■ **Apply what you read**
1. For the text on embedded system design, decide whether each statement agrees with it, and answer yes or no for each, quoting the words of the text that decide it: (a) Bare-metal firmware relies on a scheduler. (b) The text sorts embedded software architecture into three main models. (c) A system that reads a sensor, applies a control law and drives an output needs a scheduler.
2. Reproduce the lines of the listing, starting with its first line and going on through the line with "23: (954, 274)". Leave the pictures out.

■ **Text passage**
- - - -
ES: Embedded System Design | Amr Tarek

In embedded design, we typically classify software architecture into three main models:

Bare-Metal (Super Loop)
RTOS-Based Systems
Embedded Linux / Generic OS Systems

When we design an embedded system, we are not just writing code — we are defining how the system thinks, reacts, schedules, isolates, and protects itself.

The architectural choice usually evolves like this:

Simple control system
        ↓
Growing complexity
        ↓
Concurrent activities
        ↓
Need for scheduling
        ↓
Need for isolation + networking + UI
        ↓
Full OS (Linux)

Let us walk step by step — and see how each design naturally leads to the next.

Bare-Metal Systems (Super Loop Architecture)

Bare-metal is where every embedded engineer begins.

Bare-metal means:

The firmware runs directly on hardware without any operating system.

There is:

No operating system
No scheduler
No memory protection
No abstraction layer
Direct register-level control

The firmware runs directly after reset.

The CPU executes a single main() loop forever.

          +-------------------+
Power →   |   Reset Vector    |
          +---------+---------+
                    |
                    v
          +-------------------+
          |   Startup Code    |
          | (Init Stack/BSS)  |
          +---------+---------+
                    |
                    v
          +-------------------+
          |      main()       |
          +---------+---------+
					|
					v
		  +----------------------+
		  |      while(1)        |
		  |----------------------|
		  | read_sensors()       |
		  | process_data()       |
		  | update_outputs()     |
		  +----------------------+

int main(void)
{
    init_peripherals();

    while(1)
    {
		Task_A();
		Task_B();
		Task_C();
    }
}

Time →
| A | B | C | A | B | C | A | ...

Everything runs sequentially.

At Bare-metal:

Hardware is simple
Timing is strict
Memory is tiny
Power must be minimal
Cost must be lowest possible
Ultra-low power
No need for file system
No need for OTA

If your system does:

Read sensor
Apply control law
Drive output

You do NOT need a scheduler.
- - - -
■ **Records shown**
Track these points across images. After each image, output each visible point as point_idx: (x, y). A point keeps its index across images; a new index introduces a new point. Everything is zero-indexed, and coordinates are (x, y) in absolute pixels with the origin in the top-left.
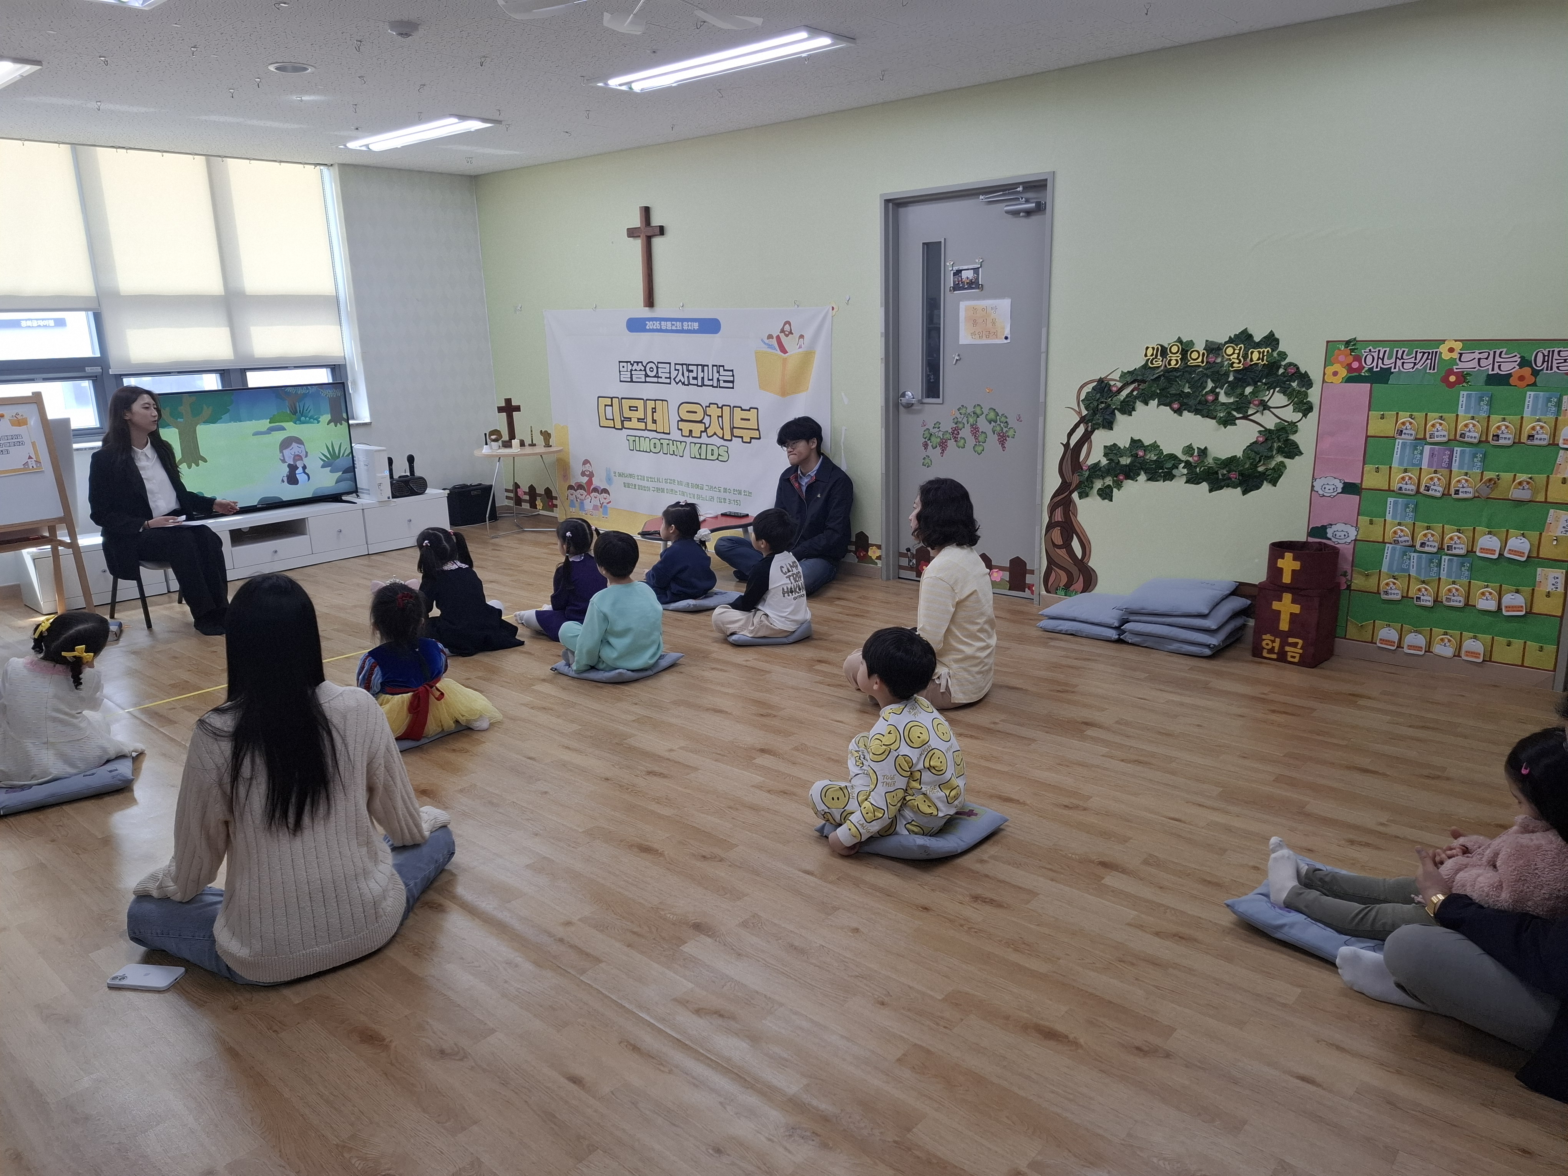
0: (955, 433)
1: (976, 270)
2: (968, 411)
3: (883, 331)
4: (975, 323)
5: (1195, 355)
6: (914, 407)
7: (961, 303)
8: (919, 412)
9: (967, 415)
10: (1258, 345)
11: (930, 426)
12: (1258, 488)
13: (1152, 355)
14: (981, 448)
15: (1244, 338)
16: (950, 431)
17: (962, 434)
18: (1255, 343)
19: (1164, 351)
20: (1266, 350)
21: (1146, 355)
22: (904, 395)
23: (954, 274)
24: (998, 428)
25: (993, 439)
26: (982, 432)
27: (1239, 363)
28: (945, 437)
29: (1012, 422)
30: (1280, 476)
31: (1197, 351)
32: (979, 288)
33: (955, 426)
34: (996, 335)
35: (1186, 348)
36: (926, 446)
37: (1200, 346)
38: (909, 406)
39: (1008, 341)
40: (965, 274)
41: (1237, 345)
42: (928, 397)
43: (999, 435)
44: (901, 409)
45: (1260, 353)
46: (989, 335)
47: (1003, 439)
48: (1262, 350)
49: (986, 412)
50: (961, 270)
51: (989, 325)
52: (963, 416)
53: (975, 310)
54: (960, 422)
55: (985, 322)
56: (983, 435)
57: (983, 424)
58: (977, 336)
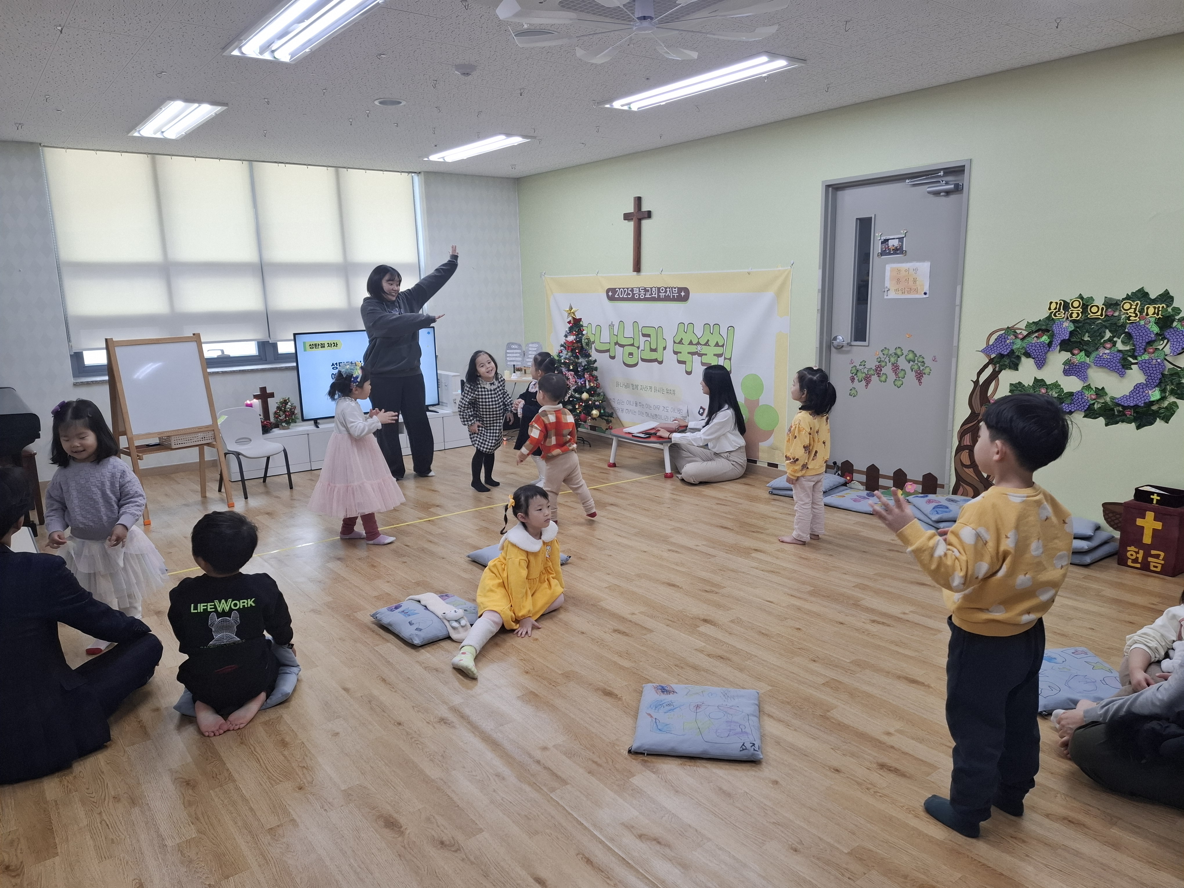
0: (878, 370)
1: (901, 239)
2: (890, 352)
3: (820, 288)
4: (898, 281)
5: (1094, 309)
6: (843, 349)
7: (887, 265)
8: (848, 352)
9: (889, 356)
10: (1154, 302)
11: (857, 364)
12: (1151, 424)
13: (1055, 309)
14: (901, 383)
15: (1141, 295)
16: (874, 368)
17: (884, 370)
18: (1150, 299)
19: (1066, 306)
20: (1161, 306)
21: (1050, 309)
22: (835, 338)
23: (882, 243)
24: (916, 367)
25: (911, 376)
26: (902, 370)
27: (1135, 317)
28: (870, 373)
29: (928, 362)
30: (1172, 414)
31: (1098, 307)
32: (902, 253)
33: (878, 364)
34: (916, 291)
35: (1086, 304)
36: (853, 379)
37: (1099, 302)
38: (840, 348)
39: (927, 296)
40: (891, 243)
41: (1133, 301)
42: (856, 340)
43: (916, 372)
44: (833, 350)
45: (1155, 308)
46: (910, 291)
47: (919, 375)
48: (1157, 306)
49: (905, 353)
50: (888, 240)
51: (911, 283)
52: (885, 356)
53: (899, 271)
54: (883, 361)
55: (907, 280)
56: (903, 372)
57: (902, 363)
58: (900, 292)
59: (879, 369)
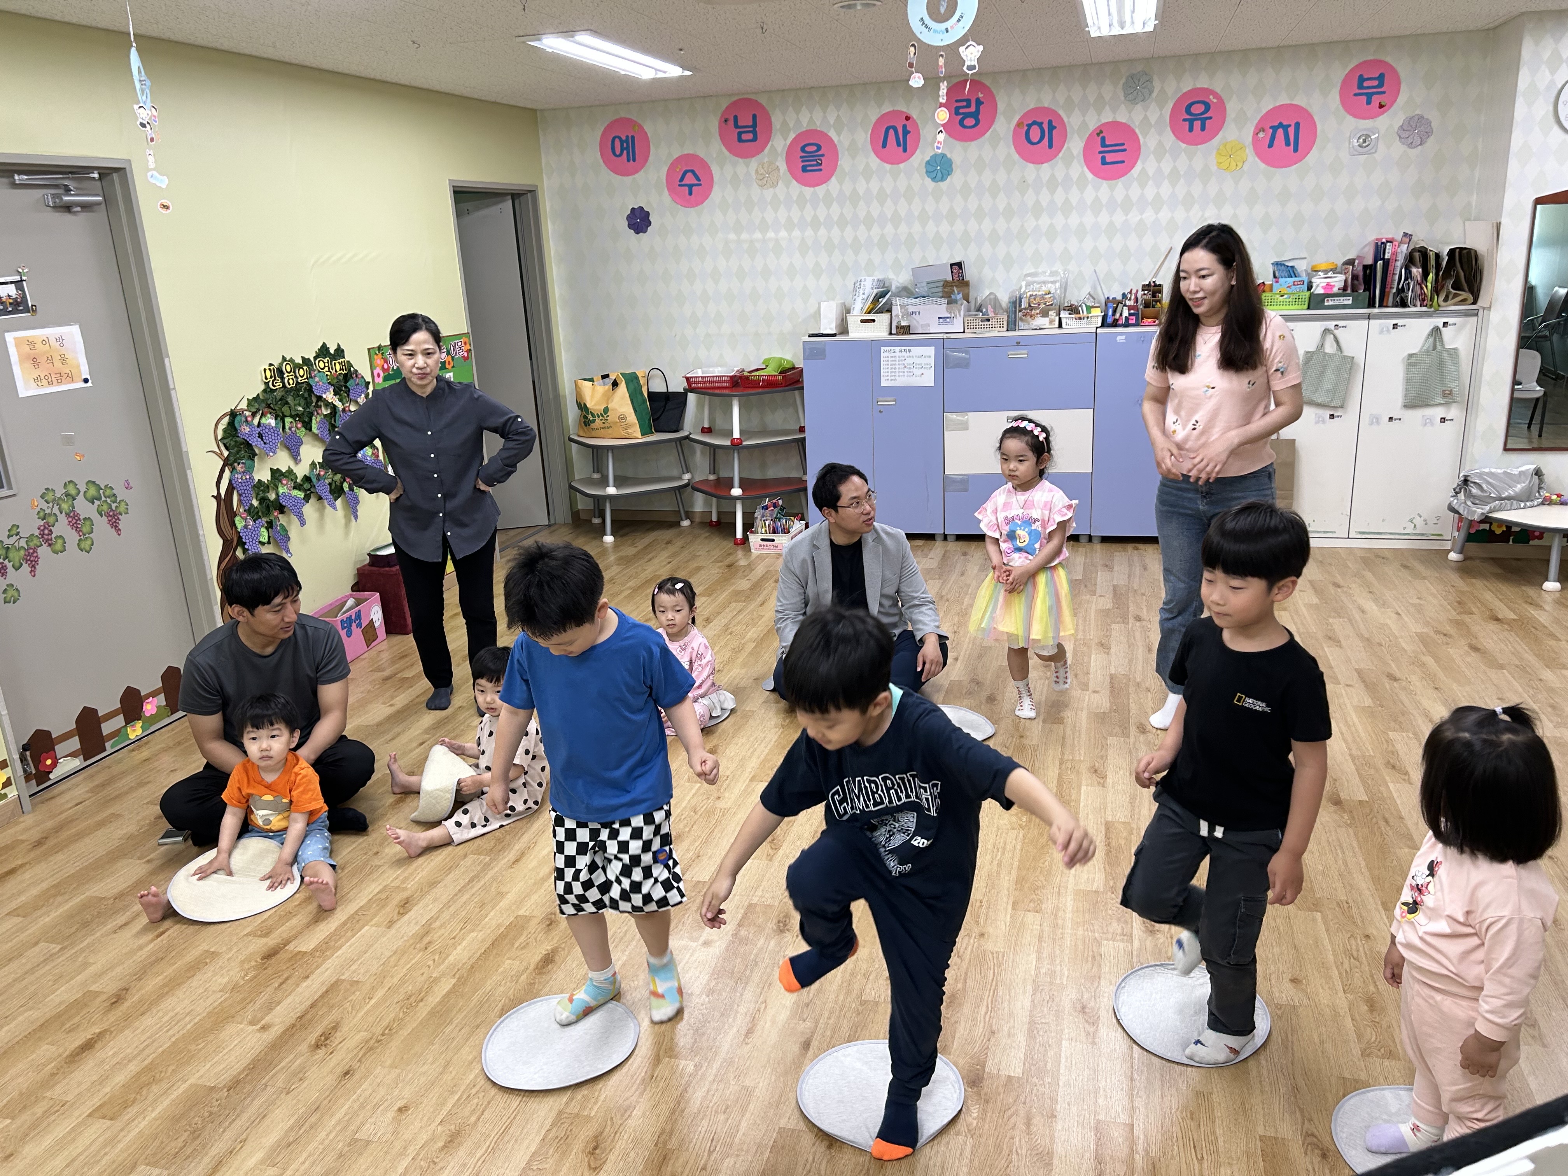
- - - -
■ **Task-by-task results**
1.
(a) No: "No scheduler"
(b) Yes: "we typically classify software architecture into three main models"
(c) No: "You do NOT need a scheduler."

2.
Track these points across images. After each image, output each visible point as point_idx: (x, y). A point keeps its index across images; a new index introduces a new point. Everything is zero-indexed, and coordinates are (x, y) in absolute pixels with the origin in the top-left.
0: (955, 433)
1: (976, 270)
2: (968, 411)
3: (883, 331)
4: (975, 323)
5: (1195, 355)
6: (914, 407)
7: (961, 303)
8: (919, 412)
9: (967, 415)
10: (1258, 345)
11: (930, 426)
12: (1258, 488)
13: (1152, 355)
14: (981, 448)
15: (1244, 338)
16: (950, 431)
17: (962, 434)
18: (1255, 343)
19: (1164, 351)
20: (1266, 350)
21: (1146, 355)
22: (904, 395)
23: (954, 274)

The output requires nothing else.